++++ 提示文
厚生労働省の「令和6年度賃金構造基本統計調査」によると、小・中学校教員の決まって支給する現金給与額は平均で45万9000円、年間賞与その他特別支給額は平均で175万7400円でした。一方で、高校教員の決まって支給する現金給与額の平均は43万900円、年間賞与その他特別支給額は平均161万7100円です。
仮に、決まって支給する現金給与額を毎月同額受け取っているとすると、小・中学校教員の年収目安は726万5400円、高校教員の年収目安は678万7900円になります。比較すると、小・中学校の教員のほうが高校教員よりも47万7500円多い結果です。
そのため、平均結果を基にすると、高校教師よりも小・中学校教師のほうが年収は高いといえるでしょう。
給料は地域や公立・私立によって変わる
働く学校の種類による給料の差が気になる場合は、全体の平均だけでなく公立や私立、また地域など複数の要素で比較してみましょう。
例えば、総務省「令和6年 地方公務員給与の実態」によると、小・中学校(幼稚園)教育職の給与月額合計は平均で41万1965円でした。対して、高等(特別支援・専修・各種)学校教育職の平均給与月額は平均43万3141円です。月給のみの比較にはなりますが、公立高校の場合、高校教師のほうが給料は高い傾向があるといえます。
++++++++
++++ 提供情報
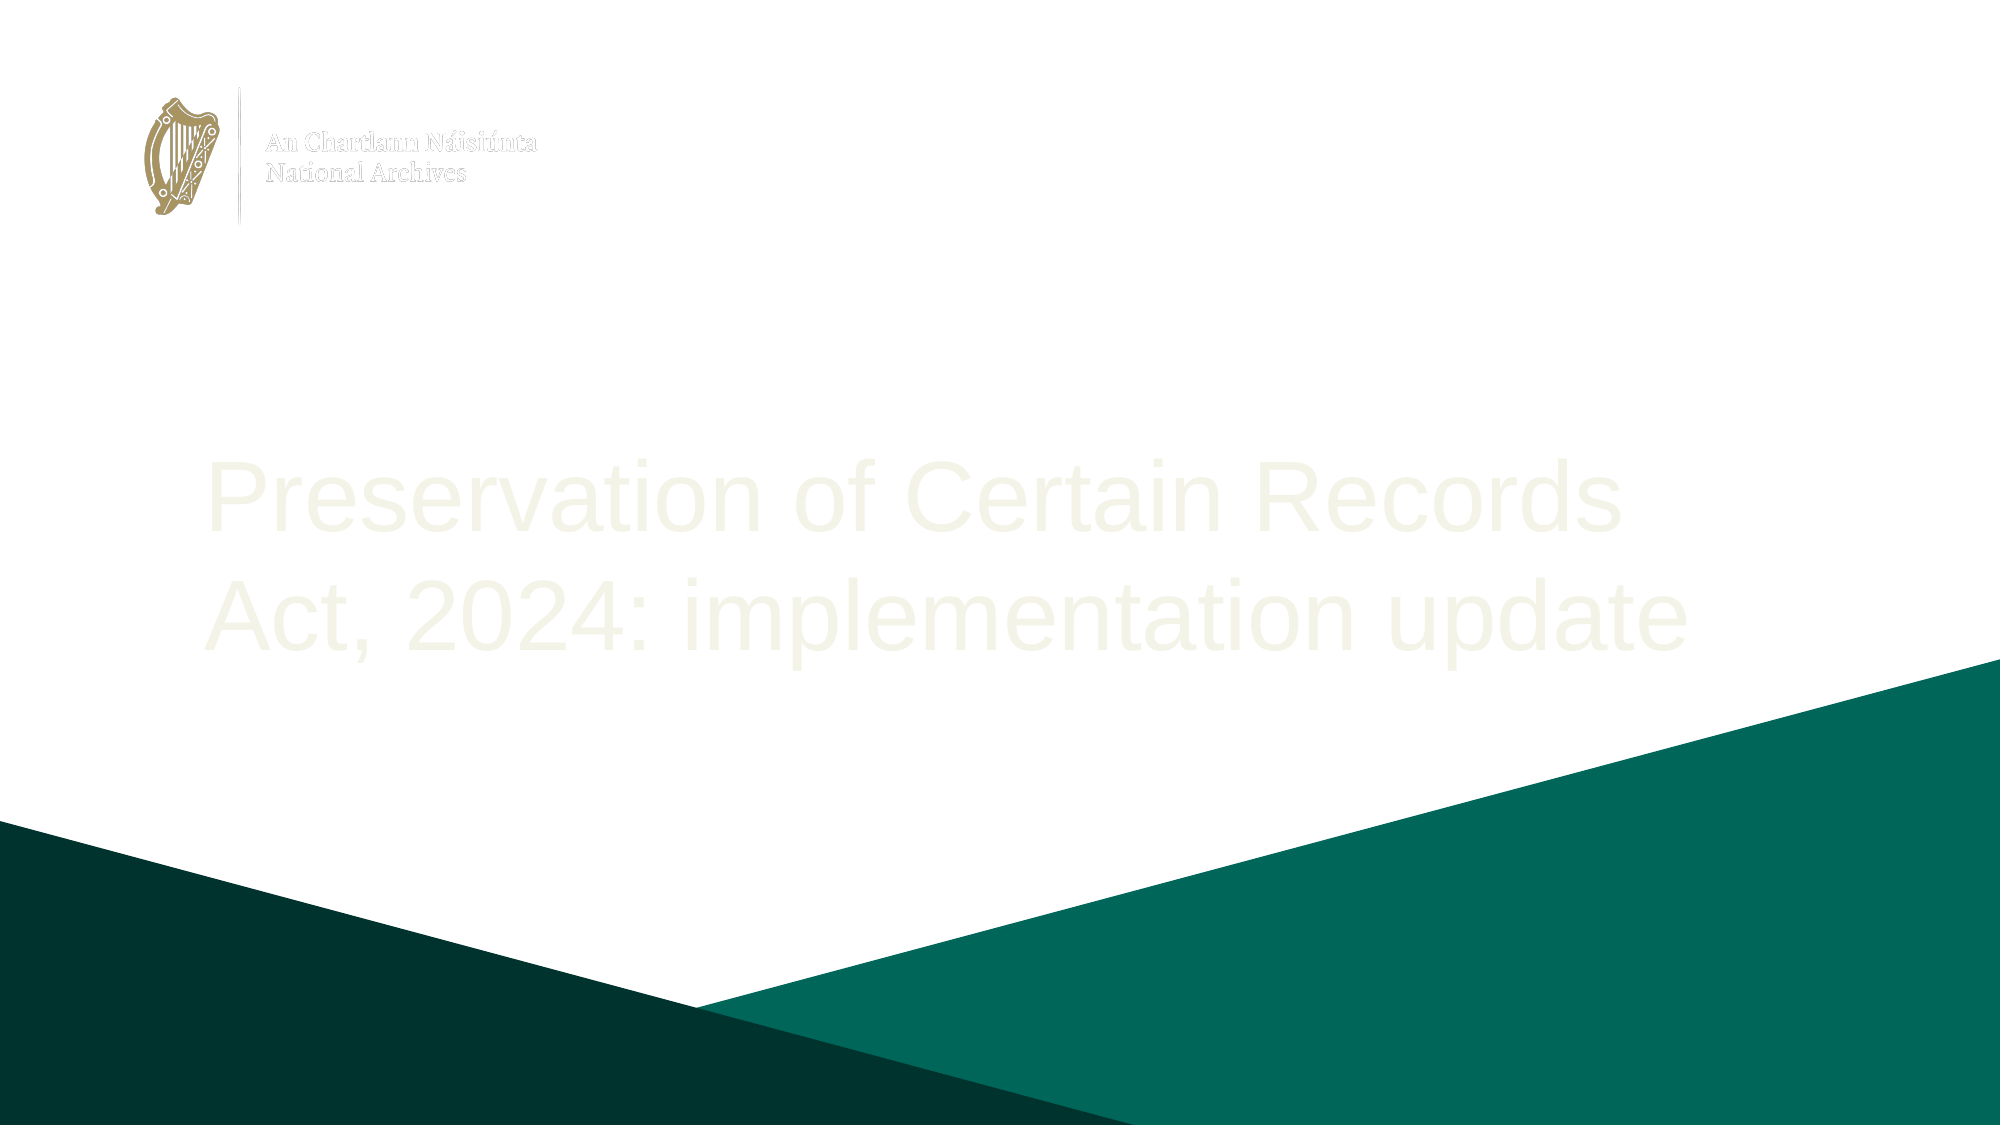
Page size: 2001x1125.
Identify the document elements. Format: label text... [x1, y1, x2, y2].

picture [139, 42, 544, 271]
text_box Preservation of Certain Records Act, 2024: implementation update [184, 410, 1742, 843]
++++++++
> _作業指示_:
(a) 教員の給与の文章から、「厚生労働省の「令和6年度賃金」から「7万7500円多い結果です。」までをすべてそのまま書き写してください。
(b) 教員の給与の文章に基づき、次の問いに答えること。
(i) 令和6年度の調査で、高校教員の年間賞与その他特別支給額の平均はいくらか。
(ii) 年収目安で比べると、小・中学校教員は高校教員より何円多いか。
(iii) 総務省の調査で、高等(特別支援・専修・各種)学校教育職の平均給与月額はいくらか。
(c) 教員の給与の文章の続きを、最後の文の後から書き上げる。
提供情報の行は使いません。

> _最終結果_:
(a)
厚生労働省の「令和6年度賃金構造基本統計調査」によると、小・中学校教員の決まって支給する現金給与額は平均で45万9000円、年間賞与その他特別支給額は平均で175万7400円でした。一方で、高校教員の決まって支給する現金給与額の平均は43万900円、年間賞与その他特別支給額は平均161万7100円です。
仮に、決まって支給する現金給与額を毎月同額受け取っているとすると、小・中学校教員の年収目安は726万5400円、高校教員の年収目安は678万7900円になります。比較すると、小・中学校の教員のほうが高校教員よりも47万7500円多い結果です。

(b)
(i) 161万7100円
(ii) 47万7500円
(iii) 43万3141円

(c)
公立学校の平均基本給月額を地域別で比較すると、小・中学校(幼稚園)教育職で最も高いところは41万6906円、最も低いところは35万4018円です。高等(特別支援・専修・各種)学校教育職だと最も高いところは42万6899円、最も低いところは36万9443円の結果でした。なお、どちらも最高額は東京都、最も低い県は愛媛県です。
仮に、愛媛県で公立高校教師をしている人が東京都の公立小学校教師と平均額を比較すると、月4万7463円の差があります。
一方で、私立の小中高一貫校で教師を募集する場合、小学校と高校との違いよりも、法人による違いが大きいことが多いといえます。そのため、給料は地域差や小学校、高校の差よりも、運営する法人による差の比較が必要です。
これらのことから分かるように、全体の平均だけでなく、地域はどこか、公立か私立かなどで比較項目は変わります。できるだけ同じ地域の、同じ条件の学校を比較することで、友人が高校教師として受け取っている給料が小学校より多いのか少ないのかが分かります。
小学校教師と高校教師の仕事内容の違いは?
小学校教師と高校教師の大きな違いは、学級担任制の有無です。多くの小学校では、クラスの担任が1つのクラスを受け持ち、国語や算数などの勉強も担当します。一方、高校では担任の先生とは別に、教科ごとの担当教師が配置される教科担任制が基本です。
小学校の教師のほうが同じクラスで児童と接する時間が長いため、勉強以外にも、変化の大きい時期の児童に生活面での社会性や協調性などの指導を行います。これに対して、高校教師は専門科目の指導に加え、担任の場合は進路指導や学習面でのサポートを担う点が特徴です。
全体では小学校教師のほうが高いが条件によっては高校教師のほうが高くなる可能性もある
厚生労働省が公表している調査によると、高校教師と小・中学校教師では年収に47万円以上の差があります。一方で、公立学校に絞ってみると、小学校教師よりも高校教師のほうが高い結果です。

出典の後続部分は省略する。